Essentiel : oui, dans sa catégorie

[ Précédemment publié dans le Bulletin critique du livre français ]



Septembravec:

Dans Le Canard enchaîné ( 21 février 2007), Jean-Luc Porquet se déchaîne presque: " Avec La Voix (...), l'Islandais Arnaldur Indridason livre son troisième polar: tranchant, tendu, neigeux, sombre comme un jour de Noël sans pain". C'est qu'il adore ça, quand "ce n'est pas tous les jours Noël". Et il ajoute: "Le commissaire Erlandur fait curieusement penser à un autre inspecteur, mais italien celui-là, l'attachant Duca Lamberti du regretté Giorgio Scerbanenco - ses colères froides, ses violents écoeurements lorsqu'il est confronté aux plus noires saloperies humaines".

Docteur éric et mystère birdie a aussi aimé: "les ambiances sont lourdes à souhait"; "gai comme un pinson islandais". Il précise: "On notera tout de même que ce dernier opus se veut plus léger. Là où, précédemment, il traversait le pays de part en part en écoutant les témoignages les plus atroces, Erlendur décide dans La Voix de reposer sa fatigue. Il s'installe dans une chambre sans chauffage que le directeur de l'hôtel consent à lui céder et fait venir à lui les divers suspects de cette histoire d'enfants stars tombés dans l'oublie. Cette position devient presque drôle, allégeant tout au moins la noirceur du propos, tant le défilé est bigarré".

Mickaël Dernets, sur Evene, est un autre fan: "Très noir, saupoudré d’un humour grinçant, le récit d’Indridason laisse errer son enquêteur bourru, presque antipathique, qui a l’air encore plus paumé que les cadavres qu’il trouve". On s'interroge quand même sur les polars qu'il a lus: "Un père Noël percé de plusieurs coups de couteau, surpris en délicate position : sexe au vent, préservatif encore enfilé. Difficile de faire plus glauque."

Quant au traducteur de La Voix, Eric Boury, sur son blog (et bien entendu, dans un post daté du 24 décembre), il se retranche précautionneusement derrière l'avis de France Inter, incarné pour l'occasion par Christine Siméone: "Eh bien, en tous cas, j'ai une fort mauvaise nouvelle.

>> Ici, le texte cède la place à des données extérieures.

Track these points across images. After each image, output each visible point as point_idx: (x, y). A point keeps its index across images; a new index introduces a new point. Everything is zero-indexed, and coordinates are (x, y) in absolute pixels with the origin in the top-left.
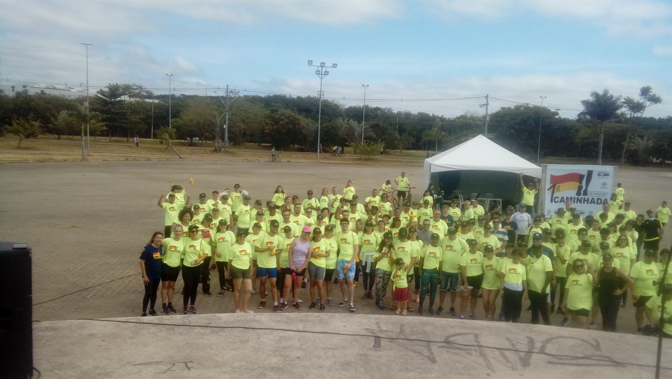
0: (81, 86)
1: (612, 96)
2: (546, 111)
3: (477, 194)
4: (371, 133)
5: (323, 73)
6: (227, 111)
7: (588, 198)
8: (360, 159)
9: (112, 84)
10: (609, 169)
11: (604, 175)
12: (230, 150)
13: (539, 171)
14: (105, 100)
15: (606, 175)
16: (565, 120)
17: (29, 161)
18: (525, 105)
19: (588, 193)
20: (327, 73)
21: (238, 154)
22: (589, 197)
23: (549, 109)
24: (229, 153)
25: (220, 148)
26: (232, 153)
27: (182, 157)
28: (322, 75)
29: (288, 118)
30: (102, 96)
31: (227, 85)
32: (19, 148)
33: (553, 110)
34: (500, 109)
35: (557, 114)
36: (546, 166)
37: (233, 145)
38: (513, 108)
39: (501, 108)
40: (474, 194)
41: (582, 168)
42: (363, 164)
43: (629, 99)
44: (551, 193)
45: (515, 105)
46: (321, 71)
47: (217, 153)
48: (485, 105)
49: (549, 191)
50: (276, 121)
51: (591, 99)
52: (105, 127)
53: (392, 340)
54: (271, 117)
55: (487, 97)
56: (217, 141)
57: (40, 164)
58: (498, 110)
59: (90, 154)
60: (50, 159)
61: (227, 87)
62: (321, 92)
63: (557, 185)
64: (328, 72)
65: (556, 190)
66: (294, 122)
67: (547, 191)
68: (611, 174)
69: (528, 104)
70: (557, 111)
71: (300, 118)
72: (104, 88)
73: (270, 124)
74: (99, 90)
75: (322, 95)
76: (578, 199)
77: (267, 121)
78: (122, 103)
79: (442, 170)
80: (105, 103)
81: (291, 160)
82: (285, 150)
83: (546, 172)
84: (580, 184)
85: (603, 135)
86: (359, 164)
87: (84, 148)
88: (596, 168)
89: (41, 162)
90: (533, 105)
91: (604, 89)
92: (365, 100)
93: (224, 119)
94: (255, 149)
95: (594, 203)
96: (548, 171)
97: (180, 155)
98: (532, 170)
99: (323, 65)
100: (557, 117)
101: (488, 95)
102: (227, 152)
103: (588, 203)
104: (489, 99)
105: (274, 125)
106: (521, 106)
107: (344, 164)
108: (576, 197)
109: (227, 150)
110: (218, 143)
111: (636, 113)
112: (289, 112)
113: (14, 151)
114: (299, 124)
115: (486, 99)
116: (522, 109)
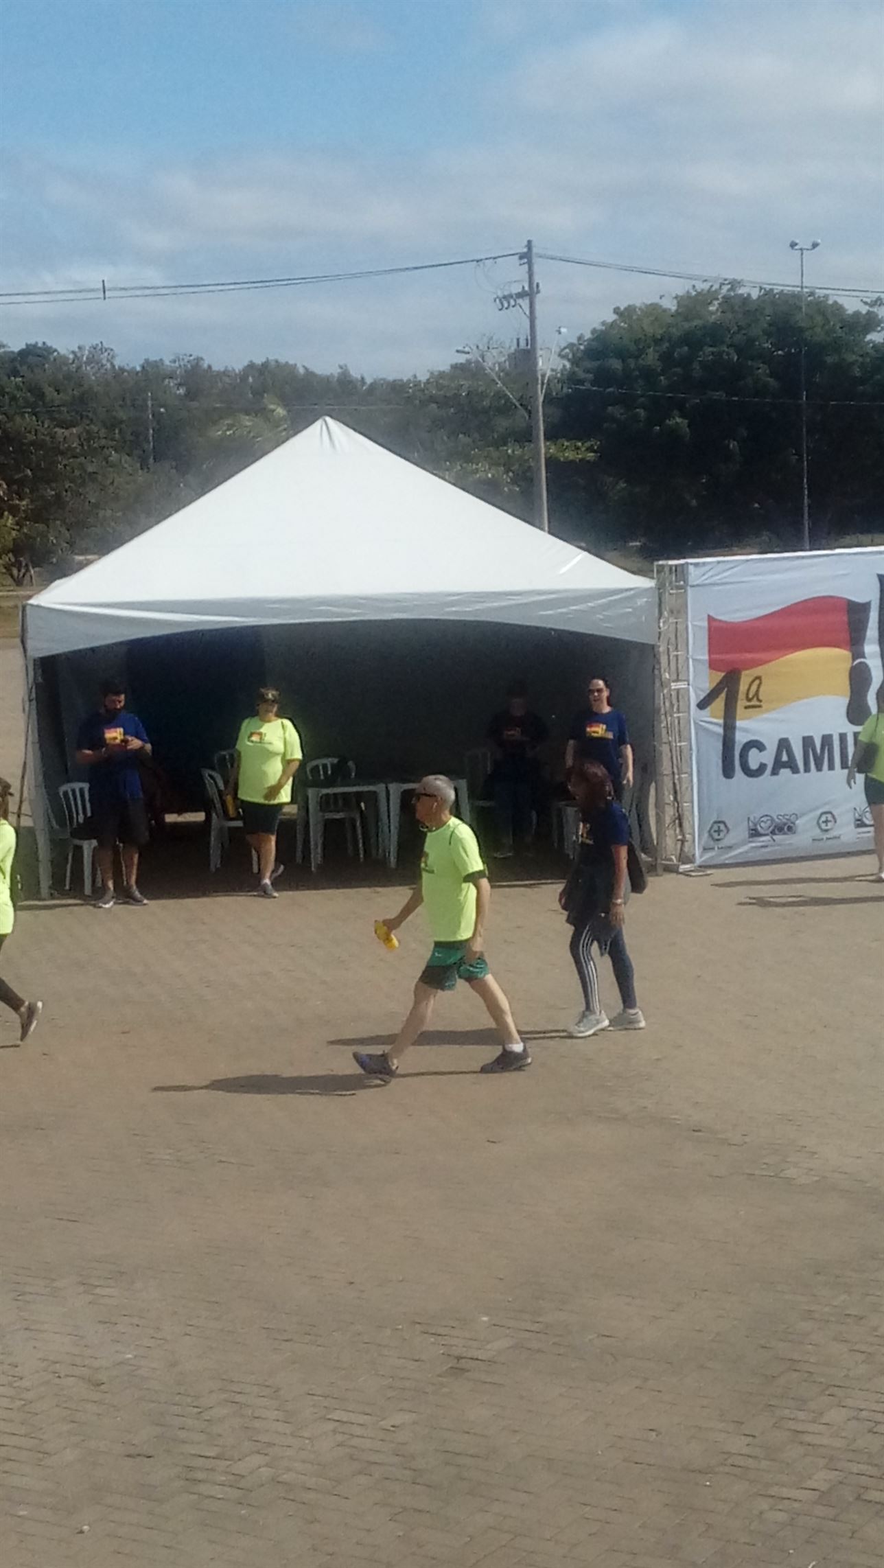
2: (824, 310)
18: (724, 292)
23: (834, 304)
33: (852, 305)
34: (611, 317)
35: (871, 324)
36: (680, 572)
38: (671, 306)
39: (616, 311)
45: (681, 293)
48: (521, 295)
55: (527, 257)
58: (603, 323)
65: (741, 700)
69: (735, 285)
70: (875, 309)
83: (680, 602)
90: (759, 289)
100: (876, 338)
101: (530, 245)
104: (537, 265)
106: (708, 297)
115: (526, 266)
116: (712, 308)
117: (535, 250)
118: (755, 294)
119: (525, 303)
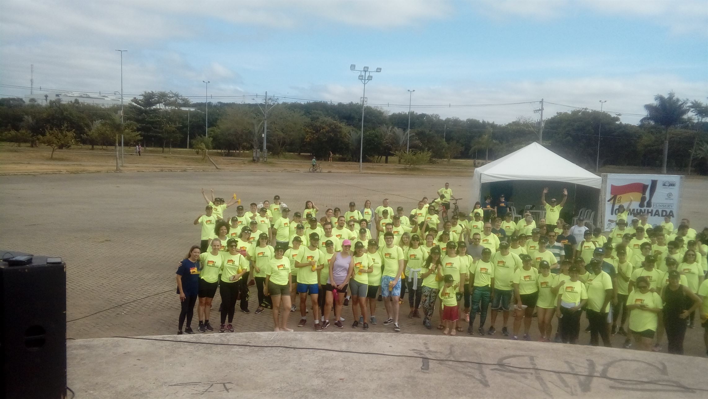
0: (115, 94)
1: (678, 100)
2: (605, 116)
3: (532, 206)
4: (417, 141)
5: (366, 78)
6: (265, 120)
7: (652, 210)
8: (405, 169)
9: (147, 92)
10: (675, 178)
11: (669, 185)
12: (269, 160)
13: (598, 181)
14: (140, 109)
15: (672, 185)
16: (626, 126)
17: (62, 173)
18: (583, 110)
19: (652, 205)
20: (369, 78)
21: (277, 164)
22: (653, 208)
23: (609, 114)
24: (267, 163)
25: (258, 158)
26: (270, 163)
27: (219, 167)
28: (365, 80)
29: (330, 125)
30: (136, 105)
31: (266, 92)
32: (52, 159)
33: (613, 115)
34: (556, 115)
35: (617, 119)
36: (607, 176)
37: (271, 154)
38: (570, 113)
39: (557, 113)
40: (528, 206)
41: (645, 178)
42: (408, 174)
43: (696, 102)
44: (612, 205)
45: (573, 110)
46: (364, 76)
47: (255, 163)
48: (540, 110)
49: (609, 202)
50: (317, 130)
51: (655, 103)
52: (139, 136)
53: (441, 362)
54: (312, 125)
55: (542, 102)
56: (255, 151)
57: (72, 175)
58: (554, 116)
59: (124, 165)
60: (84, 171)
61: (266, 94)
62: (364, 98)
63: (618, 196)
64: (372, 77)
65: (617, 201)
66: (335, 130)
67: (607, 202)
68: (678, 184)
69: (586, 109)
70: (618, 116)
71: (341, 126)
72: (138, 96)
73: (310, 132)
74: (132, 98)
75: (365, 102)
76: (641, 210)
77: (308, 129)
78: (157, 111)
79: (493, 180)
80: (140, 112)
81: (333, 170)
82: (325, 160)
83: (606, 181)
84: (643, 195)
85: (668, 142)
86: (404, 174)
87: (118, 160)
88: (661, 178)
89: (74, 173)
90: (592, 110)
91: (669, 92)
92: (411, 106)
93: (263, 128)
94: (295, 159)
95: (659, 216)
96: (608, 181)
97: (216, 165)
98: (590, 180)
99: (366, 70)
100: (618, 123)
101: (543, 100)
102: (265, 163)
103: (651, 215)
104: (544, 103)
105: (314, 133)
106: (579, 111)
107: (388, 174)
108: (639, 208)
109: (265, 160)
110: (256, 153)
111: (704, 117)
112: (329, 120)
113: (46, 163)
114: (340, 132)
115: (541, 104)
116: (580, 114)
117: (544, 101)
118: (590, 111)
119: (540, 112)
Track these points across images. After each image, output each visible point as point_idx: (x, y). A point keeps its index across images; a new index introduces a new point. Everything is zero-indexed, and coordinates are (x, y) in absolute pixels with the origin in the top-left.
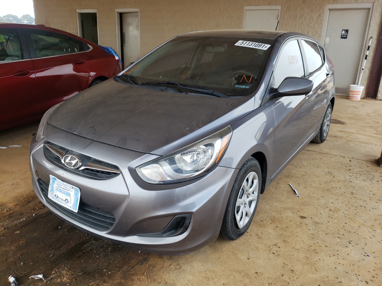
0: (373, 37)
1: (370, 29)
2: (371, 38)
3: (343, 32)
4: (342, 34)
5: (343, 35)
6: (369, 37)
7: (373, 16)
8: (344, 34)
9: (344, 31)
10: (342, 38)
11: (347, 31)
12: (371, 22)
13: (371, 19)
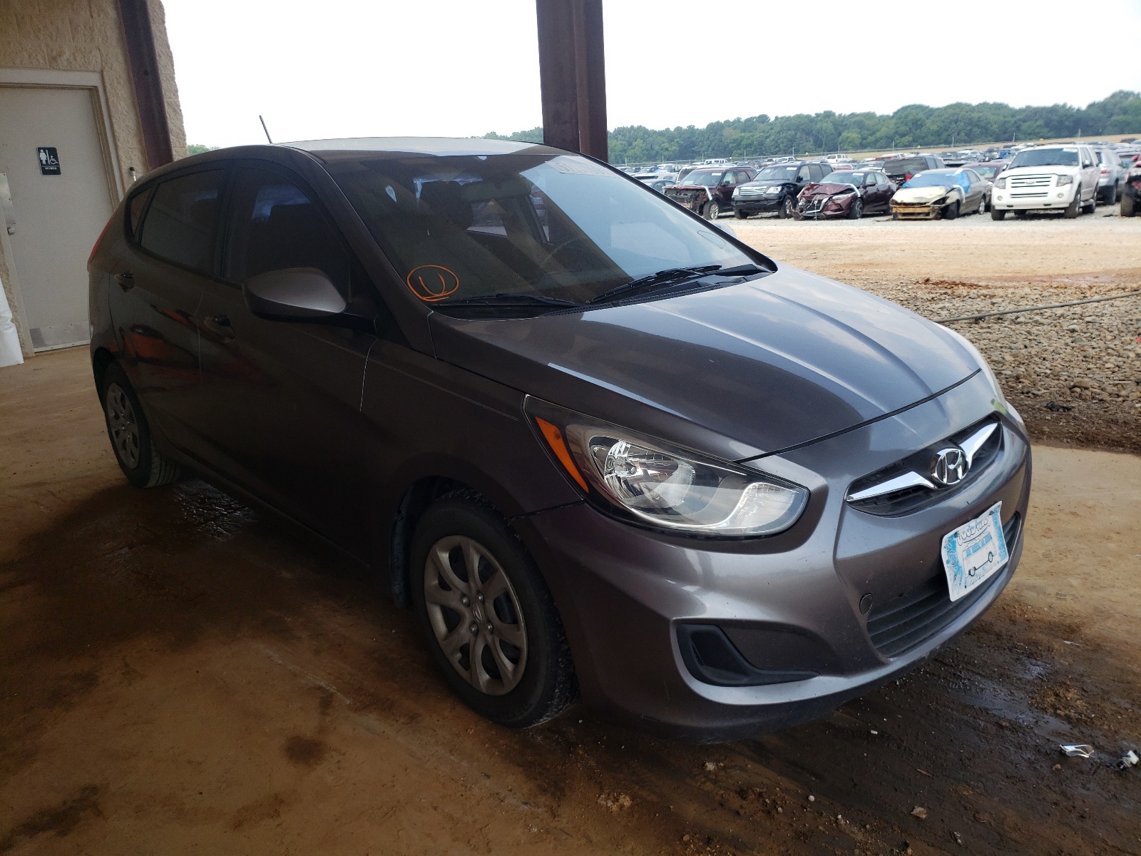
0: (135, 168)
1: (119, 144)
2: (132, 169)
3: (43, 156)
4: (41, 161)
5: (44, 163)
6: (125, 168)
7: (112, 109)
8: (47, 161)
9: (45, 152)
10: (45, 172)
11: (52, 152)
12: (116, 127)
13: (110, 117)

Je suis désolée mais le Père Noël a été assassiné. On vient de le retrouver mort dans le sous-sol d'un grand hôtel islandais alors le commissaire Erlendur a été dépêché sur place pour mener l'enquête. Voilà, je vous parle de La Voix, c'est un roman noir qui commence de manière très classique et conventionnelle mais l'intrigue policière est prétexte à reconstituer la vie du Père Noël : il fut portier d'hôtel, il a été chanteur prodige aussi, je ne vous en dis pas plus... Le Père Noël est mort mais je crois que vous avez ce qu'il faut pour remplir votre hotte. Voilà, La Voix, c'est chez Métailié et c'est signé Arnaldur Indridason." Et si ce blog ne comporte pas beaucoup de notes, l'une d'entre elles est un très beau poème de Kristín Ómarsdóttir sur les jours de pluies tiré d'un recueil intitulé T'es pas la seule à être morte ( éd. Le Cavalier bleu, 2003 ), livre dont Eric Boury est aussi le traducteur.